In seinem Leben hat Paul Gerhardt an die 130 Lieder geschrieben. Viele davon sind zu wahren Volksliedern geworden. Dreißig seiner Lieder sind im Kirchen-Gesangbuch vorhanden und werden sonntags in den Kirchen von Menschen gesungen.
Familie Gnüchtel hat uns vieles über ihn, sein Leben, seine Familie und der damaligen Zeit berichtet. Und vor allen Dingen wurde viel von seinen Liedern gesungen. Seine Lieder zeugen alle von der Schönheit und Freude am Leben und Gottes großer Schöpfung. Aber auch von Schwierigkeiten und Trauer, denn er lebte in der Zeit des Dreißigjährigen Krieges in Deutschland. Seine Lieder begleiten die Menschen das ganze Jahr hindurch. Angefangen von seinen schönen Advents- und Weihnachtsliedern, über Oster-, Sommer- und Trauerlieder, bis hin zu den schönsten Abendliedern.
Paul Gerhardt lebte lange Zeit in Lübben im Spreewald. Er wirkte dort als streitbarer Theologe und Prediger in der Lübbener Stadtkirche und starb auch dort. Einige Zeit war er auch Pfarrer in der Nicolai-Kirche in Berlin.
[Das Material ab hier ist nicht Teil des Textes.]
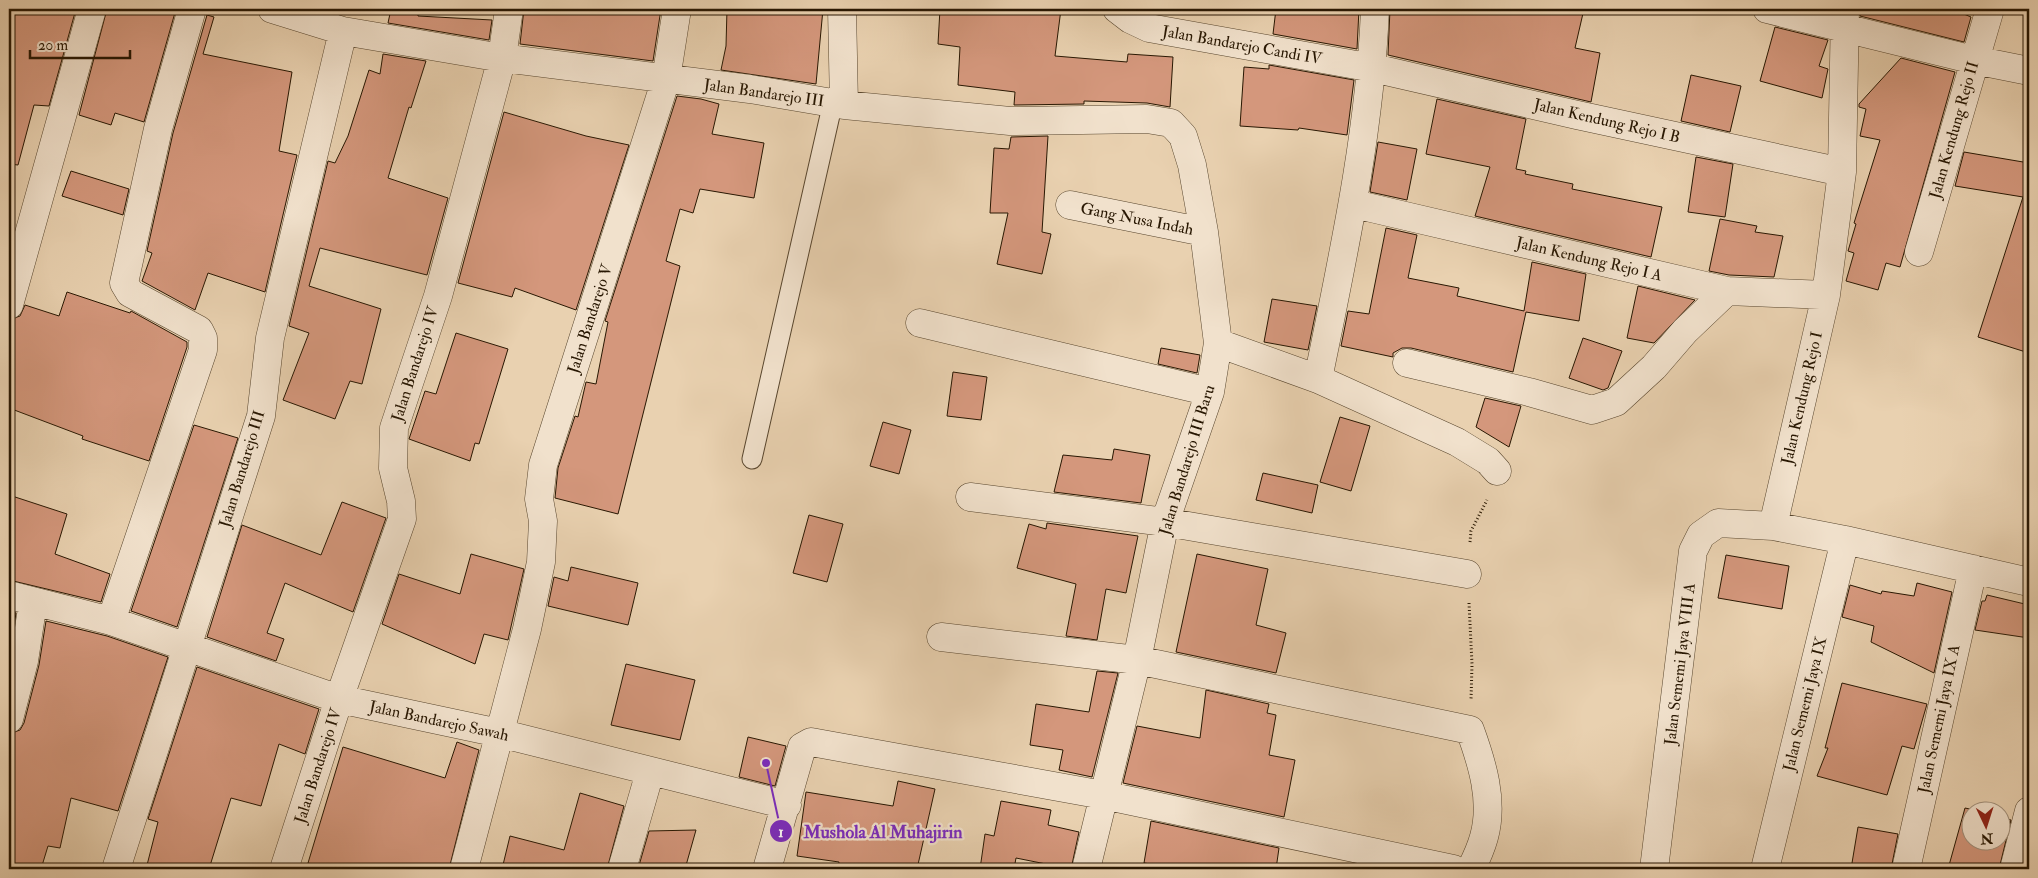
<svg xmlns="http://www.w3.org/2000/svg" width="2038" height="878" font-family="'IM FELL Double Pica',serif">
  <style>
    .building { fill: #d4977c; stroke: #281702 }
    .lines { fill: none; stroke-linecap: round; stroke-linejoin: round }
    .service-casing { stroke: #58462e; stroke-width: 21 }
    .minor-casing { stroke: #58462e; stroke-width: 29 }
    .path { stroke: #281702; stroke-width: 3; stroke-dasharray: 1 2.5; stroke-linecap: butt }
    .service { stroke: #f1e1cc; stroke-width: 19 }
    .minor { stroke: #f1e1cc; stroke-width: 28 }
    .labels { text-anchor: middle; dominant-baseline: central; stroke-width: 4.5; stroke-linejoin: round; paint-order: stroke }
    .street-label { font-size: 16px; fill: #281702; stroke: #f1e1cc }
    .leader { fill: none; stroke: #7b2cbf; stroke-width: 2 }
    .callout-dot { fill: #7b2cbf; stroke: #f1e1cc; stroke-width: 2 }
    .mark-label { font-size: 15px; text-anchor: middle; font-weight: bold; fill: #fff }
    .callout-label { font-size: 18px; text-anchor: middle; font-weight: bold; fill: #7b2cbf; stroke: #f1e1cc; stroke-width: 4.5; stroke-linejoin: round; paint-order: stroke }
  </style>
  <rect width="100%" height="100%" fill="#e9d1b0"/>
  <filter id="stains"><feTurbulence type="fractalNoise" baseFrequency=".004" numOctaves="4"/><feColorMatrix values="0 0 0 0 .2 0 0 0 0 .09 0 0 0 0 .02 0 0 0 .5 -.17"/></filter>
  <radialGradient id="worn" r=".72"><stop offset=".6" stop-color="#630" stop-opacity="0"/><stop offset="1" stop-color="#630" stop-opacity=".3"/></radialGradient>
  <!-- building -->
  <path class="building" d="M9 9H76L49 106 34 105 18 165 9 164Z
    M107 9H176L144 122 115 113 111 125 79 115Z
    M391 9H418V16L492 20 489 40 388 23Z
    M524 9H661L653 61 520 44Z
    M727 9H823L816 84 721 70 726 46Z
    M940 9H1061L1055 56 1127 62 1128 54 1173 57 1170 107 1147 103 1084 101V104L1014 105 1015 92 958 85 960 47 938 44Z
    M1276 9H1359L1357 49 1273 34Z
    M1390 9H1584L1575 48 1600 53 1591 102 1388 55Z
    M1861 9H1952L1971 17 1964 42 1860 16Z
    M207 15 214 17 203 54 292 72 279 151 297 155 265 292 208 273 195 310 142 281 152 253 147 251 173 133Z
    M1775 27 1828 40 1819 66 1828 69 1822 98 1760 81Z
    M383 54 426 61 411 108 409 107 388 178 448 198 427 275 320 248 309 286 381 309 362 384 350 381 335 419 283 400 309 333 289 326 328 161 335 163 348 136 369 70 380 74Z
    M1901 58 1955 72 1900 267 1886 263 1878 290 1846 281 1854 253 1848 251 1856 224 1854 223 1880 140 1860 136 1866 109 1859 107V104Z
    M1269 65 1354 80 1347 135 1299 128 1298 130 1240 126 1244 67 1269 69Z
    M1691 75 1741 86 1730 132 1681 121Z
    M677 96 701 99 719 104 712 134 764 143 754 198 700 189 693 213 680 209 666 261 680 266 618 514 555 498 558 468 575 416 578 417 586 382 596 384 608 322 605 321Z
    M1437 99 1526 119 1516 169 1526 171 1525 174 1573 184 1572 189 1662 207 1651 257 1475 216 1490 167 1426 154Z
    M504 112 586 136 629 145 576 310 515 288 512 297 458 283Z
    M1048 136 1042 232 1051 234 1042 274 997 264 1008 213H990L994 148 1009 149 1011 137Z
    M1378 142 1417 149 1407 200 1370 192Z
    M1964 152 2029 163V353L1978 337 2023 197 1955 186Z
    M1696 157 1733 164 1725 217 1688 212Z
    M71 171 129 189 123 215 62 196Z
    M1720 219 1757 226 1755 232 1783 236 1774 277 1729 275 1709 271Z
    M1386 228 1417 235 1408 278 1459 288 1457 296 1524 311 1532 262 1586 274 1579 321 1526 312 1513 372 1411 348H1402L1393 353V357L1341 346 1348 311 1369 314Z
    M1638 286 1695 300 1654 343 1627 338Z
    M67 292 130 313 131 311 187 342V347L149 461 82 439 83 436 9 408V320L20 316 25 305 59 316Z
    M1272 299 1317 306 1308 350 1264 342Z
    M456 333 508 349 479 444 475 443 470 461 409 439 425 391 436 394Z
    M1583 338 1622 351 1608 388 1603 390 1569 378Z
    M1161 348 1200 355 1197 373 1158 364Z
    M953 372 987 377 981 420 947 416Z
    M1485 398 1521 406 1509 447 1476 427Z
    M1340 417 1370 426 1351 491 1320 482Z
    M883 422 911 430 899 474 870 466Z
    M194 425 238 438 177 627 131 611Z
    M1114 449 1150 455 1141 503 1054 492 1063 455 1112 460Z
    M1263 473 1318 485 1312 513 1256 500Z
    M9 495 67 514 55 554 110 574 101 602 9 580Z
    M342 502 386 518 353 612 285 583 267 633 284 639 276 661 207 637 242 525 321 555Z
    M809 515 843 524 827 582 793 573Z
    M1047 523 1138 536 1126 593 1106 589 1097 640 1066 636 1076 584 1017 568 1029 524 1046 529Z
    M471 554 524 569 508 640 484 634 475 664 382 624 399 574 460 594Z
    M1197 554 1268 569 1256 625 1286 633 1276 673 1176 652Z
    M1726 555 1789 566 1782 609 1718 598Z
    M571 567 638 583 628 625 548 606 554 577 568 581Z
    M1917 583 1952 592 1934 673 1871 642 1874 626 1842 617 1850 585 1881 594 1882 591 1914 596Z
    M1987 595 2029 605V638L1975 630 1982 601H1985Z
    M9 611 16 613 9 657Z
    M46 621 107 636 168 657 118 811 71 798 60 848 48 846 41 869H9V734L20 730 24 723 39 665Z
    M626 664 695 680 680 740 611 725Z
    M197 667 319 709 305 754 279 744 261 806 231 798 209 869H146L158 822 148 819Z
    M1097 671 1118 673 1092 777 1059 770 1063 750 1030 745 1036 704 1089 712Z
    M1842 683 1927 704 1914 749 1902 746 1887 795 1817 776 1828 748H1825Z
    M1206 690 1269 704 1267 713 1276 715 1269 755 1295 760 1284 817 1123 783 1137 726 1200 738Z
    M748 737 786 746 775 786 739 777Z
    M457 742 479 750 449 869H332L308 863 343 747 445 778Z
    M898 781 935 789 917 869H838L839 862 797 856 806 792 893 806Z
    M580 793 624 806 607 869H502L510 836 564 850Z
    M1001 801 1051 810 1048 825 1079 832 1071 869 1016 858 1014 869H980L985 834 994 836Z
    M1965 808 1974 810H1970V840H2000V817L2011 820 1999 869H1948Z
    M1151 821 1279 848 1276 869H1185L1144 863Z
    M1858 827 1898 834 1891 869H1851Z
    M696 830 685 869H638L649 831Z"/>
  <g class="lines">
    <!-- service casing -->
    <g class="service-casing">
      <path id="service" d="M752 459 833 102"/>
    </g>
    <!-- minor casing -->
    <g class="minor-casing">
      <path id="minor" d="M272 9 343 31 502 58 750 89 844 105 1010 121 1147 119 1171 123 1183 136 1192 165 1204 232 1218 343 1210 392 1165 522 1137 660 1086 869
        M842 9 844 105
        M1117 9 1130 19 1149 28 1373 68 1577 115 1842 172
        M1767 9 1974 60 2029 71
        M1845 9 1842 172 1826 295 1773 526 1845 540 2029 582
        M1354 204 1727 291 1826 295
        M1070 205 1204 232
        M1919 252 1990 9
        M9 305 92 9
        M920 323 1210 392
        M1218 343 1318 379 1457 442 1488 461 1497 471
        M1407 363 1529 392 1592 410 1616 402 1654 367 1685 331 1727 291
        M1318 379C1343 256 1370 134 1375 9
        M970 497 1165 522 1467 574
        M9 595 111 621 339 699 499 733 787 805
        M111 621 203 350V338L199 330 130 293 124 283 158 129 192 9
        M941 637 1137 660 1470 730C1482 763 1494 801 1484 837 1481 848 1476 859 1471 869
        M9 719 24 661 33 602
        M116 869 261 416 270 338 343 31
        M284 869 339 699 402 519 401 501 393 468 394 428 438 296 502 58 509 9
        M464 869 527 629 541 562 543 521 539 499 543 465 666 79 677 9
        M622 869 650 772
        M767 869 802 747 811 742 1103 795 1453 869
        M1654 869 1693 551 1701 535 1718 523 1773 526
        M1765 869 1845 540
        M1906 869 1973 569
        M2014 869 2029 811"/>
    </g>
    <!-- path -->
    <path class="path" d="M1470 542 1471 531 1487 500
      M1469 603 1472 664 1471 700"/>
    <!-- service -->
    <use href="#service" class="service"/>
    <!-- minor -->
    <use href="#minor" class="minor"/>
  </g>
  <g class="labels">
    <!-- street labels -->
    <g class="street-label">
      <text transform="translate(1242 45) rotate(10)">Jalan Bandarejo Candi IV</text>
      <text transform="translate(764 93) rotate(8)">Jalan Bandarejo III</text>
      <text transform="translate(1607 121) rotate(13)">Jalan Kendung Rejo I B</text>
      <text transform="translate(1954 130) rotate(-74)">Jalan Kendung Rejo II</text>
      <text transform="translate(1137 219) rotate(11)">Gang Nusa Indah</text>
      <text transform="translate(1589 259) rotate(13)">Jalan Kendung Rejo I A</text>
      <text transform="translate(590 319) rotate(-72)">Jalan Bandarejo V</text>
      <text transform="translate(415 364) rotate(-72)">Jalan Bandarejo IV</text>
      <text transform="translate(1802 398) rotate(-77)">Jalan Kendung Rejo I</text>
      <text transform="translate(1187 460) rotate(-73)">Jalan Bandarejo III Baru</text>
      <text transform="translate(242 469) rotate(-73)">Jalan Bandarejo III</text>
      <text transform="translate(1680 664) rotate(-83)">Jalan Sememi Jaya VIII A</text>
      <text transform="translate(1805 704) rotate(-76)">Jalan Sememi Jaya IX</text>
      <text transform="translate(1939 719) rotate(-78)">Jalan Sememi Jaya IX A</text>
      <text transform="translate(439 721) rotate(12)">Jalan Bandarejo Sawah</text>
      <text transform="translate(318 766) rotate(-72)">Jalan Bandarejo IV</text>
    </g>
  </g>
  <!-- callouts -->
  <path class="leader" d="M766 763L781 831"/>
  <g class="callout-dot">
    <circle cx="766" cy="763" r="5"/>
    <circle cx="781" cy="831" r="12"/>
  </g>
  <g class="mark-label">
    <text x="781" y="837">1</text>
  </g>
  <g class="callout-label">
    <text x="883" y="838">Mushola Al Muhajirin</text>
  </g>
  <!-- margin -->
  <rect width="2038" height="878" fill="none" stroke="#e9d1b0" stroke-width="30"/>
  <rect x="10" y="10" width="2018" height="858" fill="none" stroke="#281702" stroke-width="2.5"/>
  <rect x="15" y="15" width="2008" height="848" fill="none" stroke="#281702"/>
  <!-- north arrow -->
  <g transform="translate(1986 826) rotate(176)"><circle r="24" fill="#f1e1cc" stroke="#a1907b"/>
  <path d="M0-4L9 19L0 12L-9 19Z" fill="#8f2418"/>
  <text y="-8" font-size="14" font-weight="bold" text-anchor="middle" fill="#281702">N</text>
  </g>
  <!-- scale -->
  <path d="M30 50v8h100v-8" fill="none" stroke="#281702" stroke-width="2.5"/>
  <text x="38" y="50" font-size="15" fill="#281702" stroke="#f1e1cc" stroke-width="4" paint-order="stroke">20 m</text>
  <rect width="100%" height="100%" filter="url(#stains)"/>
  <rect width="100%" height="100%" fill="url(#worn)"/>
</svg>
Nach Überlieferungen soll er auch einmal in der damaligen Gemeinde Merzdorf gewesen sein. Ein Brand der damaligen Kirche in Merzdorf soll Inspiration zu dem Lied „Sollt ich meinen Gott nicht singen, sollt ich ihm nicht dankbar sein“ gegeben haben.
Paul Gerhardts Werke legen Zeugnis von der Schönheit der Natur und des Lebens ab, sind Beleg für sein geniales Talent, die deutsche Sprache in herrliche Verse zu fassen.